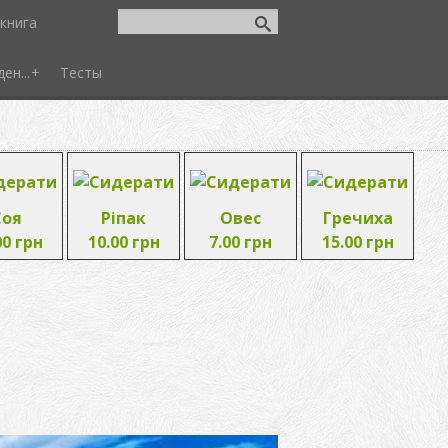
книга
ен...
Тесты
Соя
Ріпак
Овес
Гречиха
00 грн
10.00 грн
7.00 грн
15.00 грн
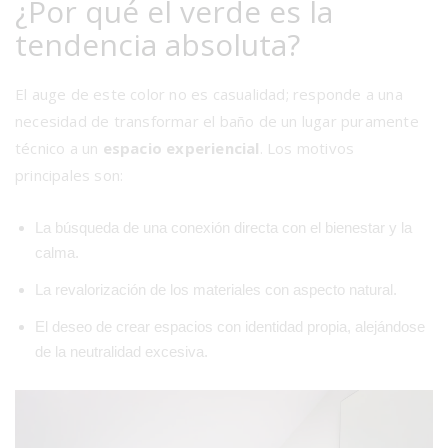
¿Por qué el verde es la
tendencia absoluta?
El auge de este color no es casualidad; responde a una
necesidad de transformar el baño de un lugar puramente
técnico a un
espacio experiencial
. Los motivos
principales son:
La búsqueda de una conexión directa con el bienestar y la
calma.
La revalorización de los materiales con aspecto natural.
El deseo de crear espacios con identidad propia, alejándose
de la neutralidad excesiva.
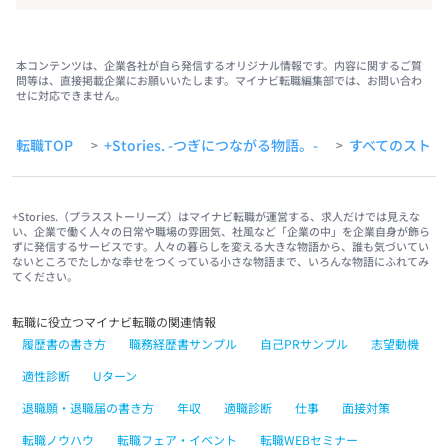
本コンテンツは、企業各社が自ら発信するオリジナル情報です。内容に関するご質
問等は、直接掲載企業にお願いいたします。マイナビ転職編集部では、お問い合わ
せに対応できません。
転職TOP
+Stories. -つぎにつながる物語。-
すべてのストー
>
>
+Stories.（プラスストーリーズ）はマイナビ転職が運営する、求人だけでは見えな
い、企業で働く人々の日常や職場の雰囲気、社風など「企業の中」を企業自身が飾ら
ずに発信するサービスです。人々の暮らしを変える大きな物語から、誰も気づいてい
ないところでたしかな幸せをつくっている小さな物語まで、いろんな物語にふれてみ
てください。
転職に役立つマイナビ転職の関連情報
履歴書の書き方
職務経歴書サンプル
自己PRサンプル
志望動機
適性診断
Uターン
退職願・退職届の書き方
年収
適職診断
仕事
面接対策
転職ノウハウ
転職フェア・イベント
転職WEBセミナー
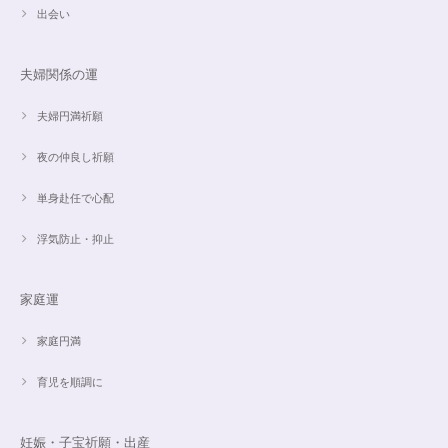
思ったより小粒でしたがとても綺麗なアパタイトでした ありがとうござい
出会い
ました⭐︎ アパタイトは大丈夫だったのですが、箱が潰れておまけで付いてい
たフローライトのさざれが粉々でした アパタイトを固定していたテープも
取れていたので、相当揺らされたか投げられたりしたのかも…
夫婦関係の運
夫婦円満祈願
【限定数1】レモンクォーツのサザレ100g/空間浄化/パワーストーンブレスレット浄化
2024/09/07
夜の仲良し祈願
単身赴任で心配
浮気防止・抑止
魅惑のスピリチュアルストーン｜2本目にもおすすめ！チャロアイトのブレスレット✨16.5cm
2024/09/07
家庭運
家庭円満
オーダー✨18cmブレスレット2点セット(⋆ᵕᴗᵕ⋆).+*
2024/06/20
育児を順調に
こんばんは。 商品受け取りました。 サイズ調整していただき、画像で見る
妊娠・子宝祈願・出産
より本物の方がより素敵で、大変満足してしています。 毎日パワーストー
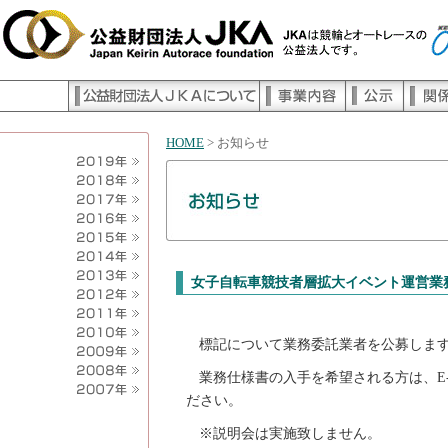
HOME
> お知らせ
女子自転車競技者層拡大イベント運営業
標記について業務委託業者を公募しま
業務仕様書の入手を希望される方は、E-
ださい。
※説明会は実施致しません。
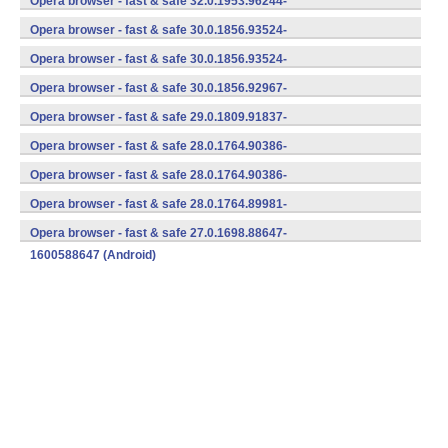
Opera browser - fast & safe 32.0.1953.96244-
1600596244 (Android)
Opera browser - fast & safe 30.0.1856.93524-
1700593524 (Android)
Opera browser - fast & safe 30.0.1856.93524-
1600593524 (Android)
Opera browser - fast & safe 30.0.1856.92967-
1600592967 (Android)
Opera browser - fast & safe 29.0.1809.91837-
1600591837 (Android)
Opera browser - fast & safe 28.0.1764.90386-
1700590386 (Android)
Opera browser - fast & safe 28.0.1764.90386-
1600590386 (Android)
Opera browser - fast & safe 28.0.1764.89981-
1600589981 (Android)
Opera browser - fast & safe 27.0.1698.88647-
1600588647 (Android)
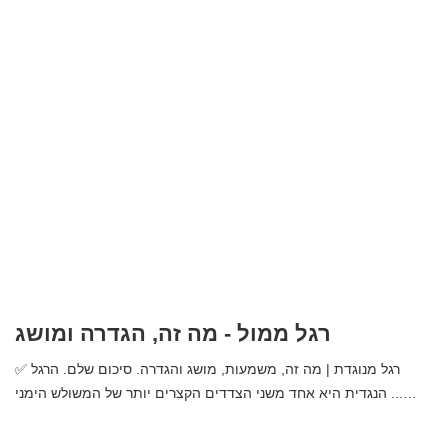
קטע מעגלי - מה זה, הגדרה ומושג
קטע מעגלי | מה זה, משמעות, מושג והגדרה. סיכום שלם. קטע המעגל
הוא החלק של המעגל שנמצא בין האקורד ...…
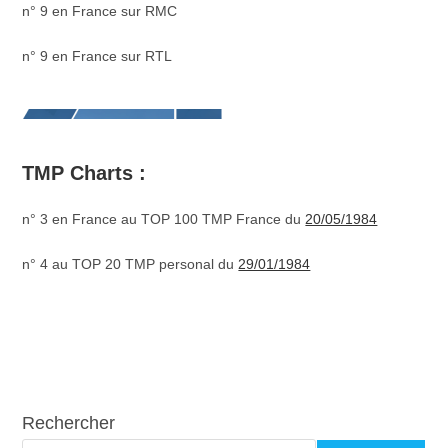
n° 9 en France sur RMC
n° 9 en France sur RTL
TMP Charts :
n° 3 en France au TOP 100 TMP France du
20/05/1984
n° 4 au TOP 20 TMP personal du
29/01/1984
Rechercher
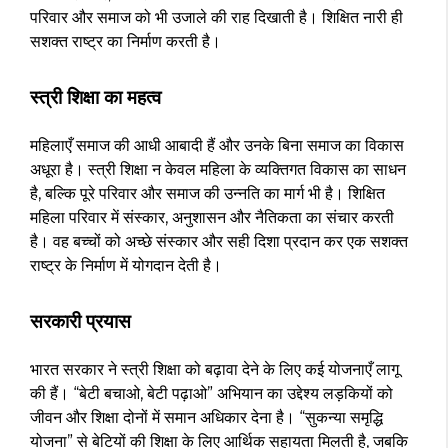
परिवार और समाज को भी उजाले की राह दिखाती है। शिक्षित नारी ही
सशक्त राष्ट्र का निर्माण करती है।
स्त्री शिक्षा का महत्व
महिलाएँ समाज की आधी आबादी हैं और उनके बिना समाज का विकास
अधूरा है। स्त्री शिक्षा न केवल महिला के व्यक्तिगत विकास का साधन
है, बल्कि पूरे परिवार और समाज की उन्नति का मार्ग भी है। शिक्षित
महिला परिवार में संस्कार, अनुशासन और नैतिकता का संचार करती
है। वह बच्चों को अच्छे संस्कार और सही दिशा प्रदान कर एक सशक्त
राष्ट्र के निर्माण में योगदान देती है।
सरकारी प्रयास
भारत सरकार ने स्त्री शिक्षा को बढ़ावा देने के लिए कई योजनाएँ लागू
की हैं। “बेटी बचाओ, बेटी पढ़ाओ” अभियान का उद्देश्य लड़कियों को
जीवन और शिक्षा दोनों में समान अधिकार देना है। “सुकन्या समृद्धि
योजना” से बेटियों की शिक्षा के लिए आर्थिक सहायता मिलती है, जबकि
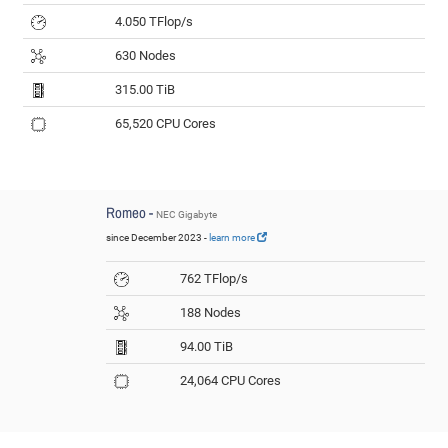
4.050 TFlop/s
630 Nodes
315.00 TiB
65,520 CPU Cores
Romeo -
NEC Gigabyte
since December 2023 -
learn more
762 TFlop/s
188 Nodes
94.00 TiB
24,064 CPU Cores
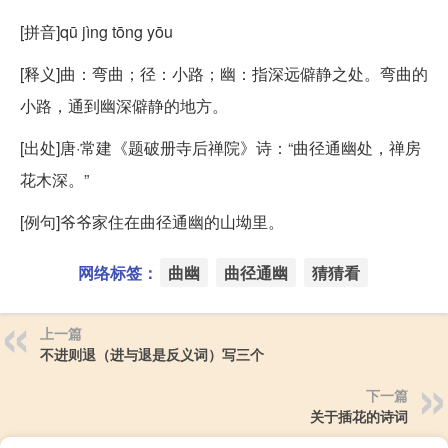
[拼音]qū jìng tōng yōu
[释义]曲：弯曲；径：小路；幽：指深远僻静之处。弯曲的
小路，通到幽深僻静的地方。
[出处]唐·常建《题破册寺后禅院》诗：“曲径通幽处，禅房
花木深。”
[例句]爷爷家住在曲径通幽的山坳里。
网络标签：
曲幽
曲径通幽
猜猜看
上一篇
不进则退（进与退是反义词）写三个
下一篇
关于插花的诗词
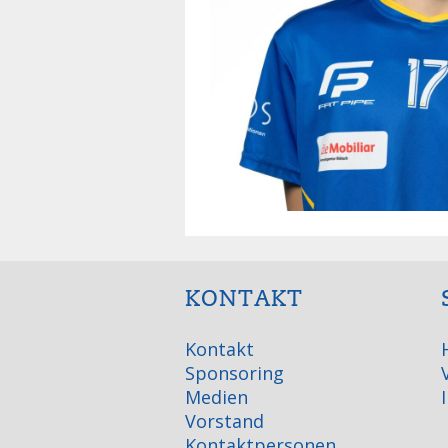
KONTAKT
Kontakt
Sponsoring
Medien
Vorstand
Kontaktpersonen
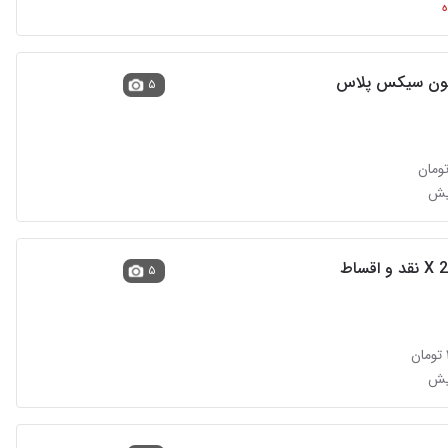
فون سیکس پلاس
۵
۵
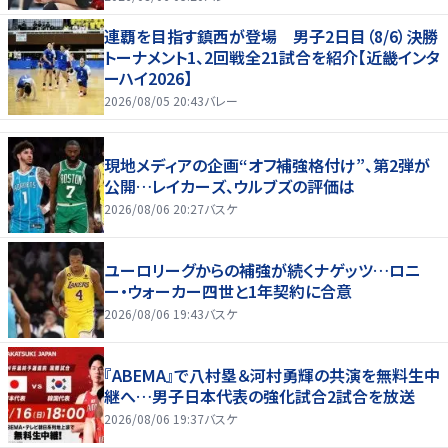
連覇を目指す鎮西が登場 男子2日目（8/6）決勝
トーナメント1、2回戦全21試合を紹介【近畿インタ
ーハイ2026】
2026/08/05 20:43
バレー
現地メディアの企画“オフ補強格付け”、第2弾が
公開…レイカーズ、ウルブズの評価は
2026/08/06 20:27
バスケ
ユーロリーグからの補強が続くナゲッツ…ロニ
ー・ウォーカー四世と1年契約に合意
2026/08/06 19:43
バスケ
『ABEMA』で八村塁＆河村勇輝の共演を無料生中
継へ…男子日本代表の強化試合2試合を放送
2026/08/06 19:37
バスケ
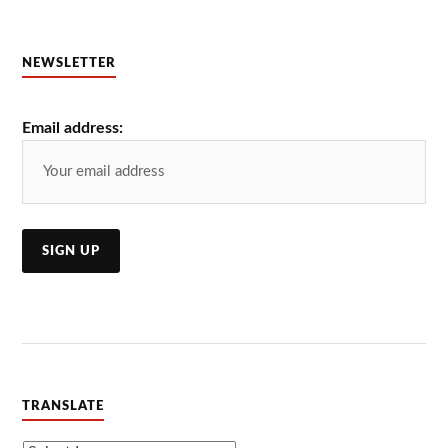
NEWSLETTER
Email address:
TRANSLATE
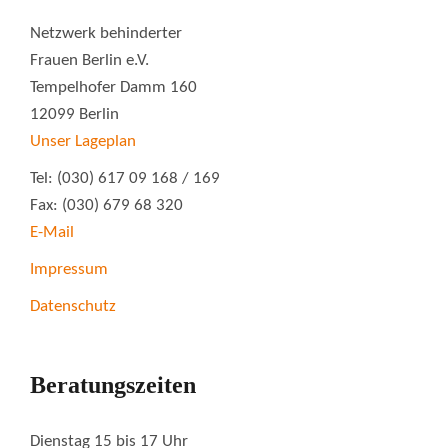
Netzwerk behinderter
Frauen Berlin e.V.
Tempelhofer Damm 160
12099 Berlin
Unser Lageplan
Tel: (030) 617 09 168 / 169
Fax: (030) 679 68 320
E-Mail
Impressum
Datenschutz
Beratungszeiten
Dienstag 15 bis 17 Uhr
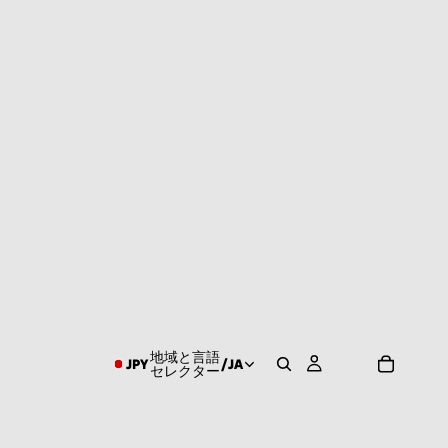
地域と言語
JPY
/
JA
セレクター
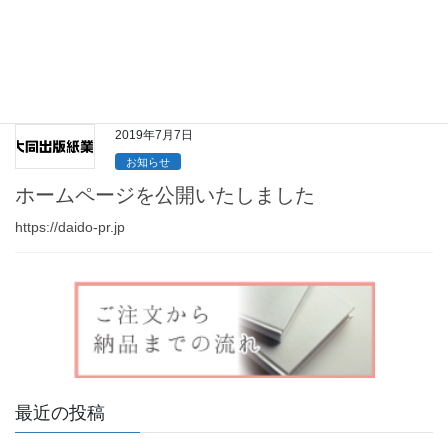
本づくりの相談会2020年8月22日（土）9：00〜17：00大同出版
紙業株式会社 本社にて 自分史・写真集・記念誌・資料集等、本
づくりに関する相談会を実施します。時間内でしたらいつ来てい
ただいても個別に対応いたします。
2019年7月7日
お知らせ
ホームページを公開いたしました
https://daido-pr.jp
最近の投稿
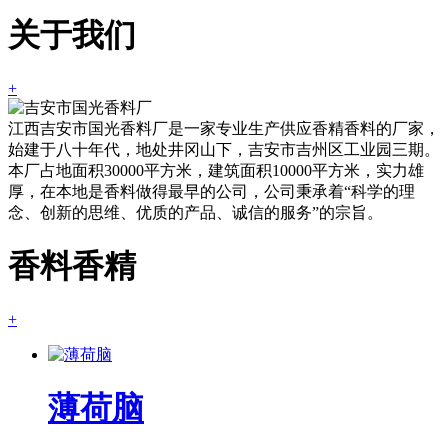
关于我们
+
江西吉安市国光香料厂是一家专业生产供应香精香料的厂家，
始建于八十年代，地处井冈山下，吉安市吉州区工业园三期。
本厂占地面积30000平方米，建筑面积10000平方米，实力雄
厚，在本地是香料做得最早的公司，公司秉承着“科学的理
念、创新的思维、优质的产品、诚信的服务”的宗旨。
香料香精
+
薄荷脑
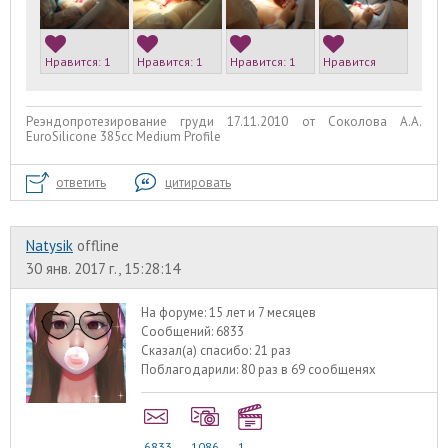
Нравится:
1
Нравится:
1
Нравится:
1
Нравится
Реэндопротезирование груди 17.11.2010 от Соколова А.А.
EuroSilicone 385сс Medium Profile
ответить
цитировать
Natysik
offline
30 янв. 2017 г., 15:28:14
На форуме:
15 лет и 7 месяцев
Сообщений:
6833
Сказал(а) спасибо:
21 раз
Поблагодарили:
80 раз в 69 сообщенях
6833
1086
1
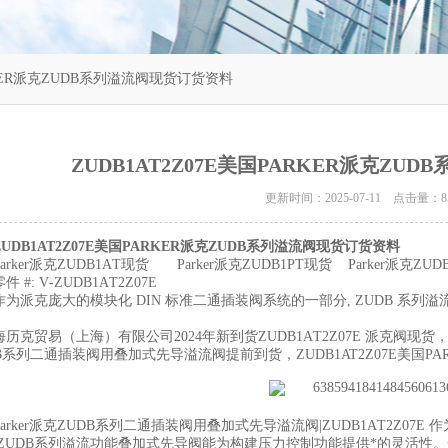
ARKER派克ZUDB系列溢流阀现货订货资料
ZUDB1AT2Z07E美国PARKER派克Z
更新时间：2025-07-11 点击量：
8
ZUDB1AT2Z07E美国PARKER派克ZUDB系列溢流阀现货订货资料
Parker派克ZUDB1AT现货 Parker派克ZUDB1PT现货 Parker派克ZU
零件 #: V-ZUDB1AT2Z07E
作为派克庞大的模块化 DIN 标准二通插装阀系统的一部分, ZUDB 系
。
海历克贸易（上海）有限公司2024年新到货ZUDB1AT2Z07E 派克阀现货
DB系列二通插装阀用叠加式先导溢流阀提前到货，
ZUDB1AT2Z07E美
Parker派克ZUDB系列二通插装阀用叠加式先导溢流阀|ZUDB1AT2Z0
,ZUDB系列溢流功能叠加式先导阀能为构建压力控制功能提供*的灵活性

• • • •

Please copy the records from the line containing "本コンテンツは、企業各社が自ら発信するオリジナル情報です。内容に関するご質" up to and including the line containing "より本物の方がより素敵で、大変満足してしています。 毎日パワーストー", leaving out the pictures.

本コンテンツは、企業各社が自ら発信するオリジナル情報です。内容に関するご質
問等は、直接掲載企業にお願いいたします。マイナビ転職編集部では、お問い合わ
せに対応できません。
転職TOP
+Stories. -つぎにつながる物語。-
すべてのストー
>
>
+Stories.（プラスストーリーズ）はマイナビ転職が運営する、求人だけでは見えな
い、企業で働く人々の日常や職場の雰囲気、社風など「企業の中」を企業自身が飾ら
ずに発信するサービスです。人々の暮らしを変える大きな物語から、誰も気づいてい
ないところでたしかな幸せをつくっている小さな物語まで、いろんな物語にふれてみ
てください。
転職に役立つマイナビ転職の関連情報
履歴書の書き方
職務経歴書サンプル
自己PRサンプル
志望動機
適性診断
Uターン
退職願・退職届の書き方
年収
適職診断
仕事
面接対策
転職ノウハウ
転職フェア・イベント
転職WEBセミナー
思ったより小粒でしたがとても綺麗なアパタイトでした ありがとうござい
出会い
ました⭐︎ アパタイトは大丈夫だったのですが、箱が潰れておまけで付いてい
たフローライトのさざれが粉々でした アパタイトを固定していたテープも
取れていたので、相当揺らされたか投げられたりしたのかも…
夫婦関係の運
夫婦円満祈願
【限定数1】レモンクォーツのサザレ100g/空間浄化/パワーストーンブレスレット浄化
2024/09/07
夜の仲良し祈願
単身赴任で心配
浮気防止・抑止
魅惑のスピリチュアルストーン｜2本目にもおすすめ！チャロアイトのブレスレット✨16.5cm
2024/09/07
家庭運
家庭円満
オーダー✨18cmブレスレット2点セット(⋆ᵕᴗᵕ⋆).+*
2024/06/20
育児を順調に
こんばんは。 商品受け取りました。 サイズ調整していただき、画像で見る
妊娠・子宝祈願・出産
より本物の方がより素敵で、大変満足してしています。 毎日パワーストー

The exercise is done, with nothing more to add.